**AIM OF THE EXERCISE:** Go through the records and tally the lines that include the word "fait". The answer is that total alone.

DATA PROVIDED Block Start

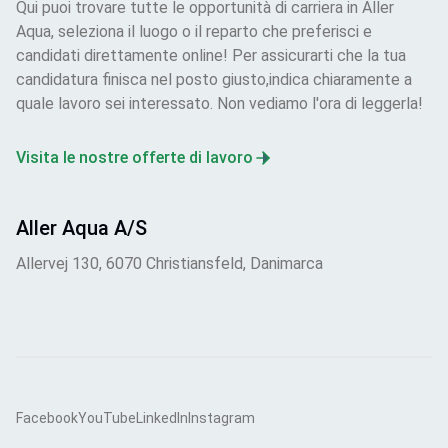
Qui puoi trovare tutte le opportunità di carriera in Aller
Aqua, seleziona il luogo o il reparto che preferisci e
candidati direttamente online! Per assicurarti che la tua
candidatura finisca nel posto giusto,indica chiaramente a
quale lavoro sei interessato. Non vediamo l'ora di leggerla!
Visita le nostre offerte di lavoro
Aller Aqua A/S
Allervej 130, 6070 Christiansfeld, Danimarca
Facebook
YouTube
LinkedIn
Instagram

DATA PROVIDED Block End
DATA PROVIDED Block Start

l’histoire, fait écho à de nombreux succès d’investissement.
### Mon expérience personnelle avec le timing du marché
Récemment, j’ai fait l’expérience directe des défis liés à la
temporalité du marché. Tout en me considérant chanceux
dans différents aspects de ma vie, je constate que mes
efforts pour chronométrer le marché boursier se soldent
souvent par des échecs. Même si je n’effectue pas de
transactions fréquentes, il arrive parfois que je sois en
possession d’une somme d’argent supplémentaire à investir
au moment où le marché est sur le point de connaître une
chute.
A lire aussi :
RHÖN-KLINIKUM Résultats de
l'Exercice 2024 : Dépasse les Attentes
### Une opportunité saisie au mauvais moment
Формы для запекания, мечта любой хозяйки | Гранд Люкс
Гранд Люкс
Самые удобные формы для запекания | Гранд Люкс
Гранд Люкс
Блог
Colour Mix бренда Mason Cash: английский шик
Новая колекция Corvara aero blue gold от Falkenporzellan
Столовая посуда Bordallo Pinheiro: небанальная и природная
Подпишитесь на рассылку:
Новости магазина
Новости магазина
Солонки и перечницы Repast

DATA PROVIDED Block End
DATA PROVIDED Block Start

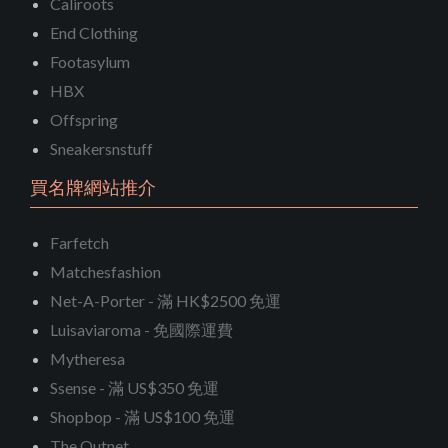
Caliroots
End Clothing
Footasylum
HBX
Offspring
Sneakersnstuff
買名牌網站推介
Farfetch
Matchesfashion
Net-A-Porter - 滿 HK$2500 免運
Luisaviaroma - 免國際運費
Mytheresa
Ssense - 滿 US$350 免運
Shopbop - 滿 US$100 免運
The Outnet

DATA PROVIDED Block End

**ANSWER SECTION:** 2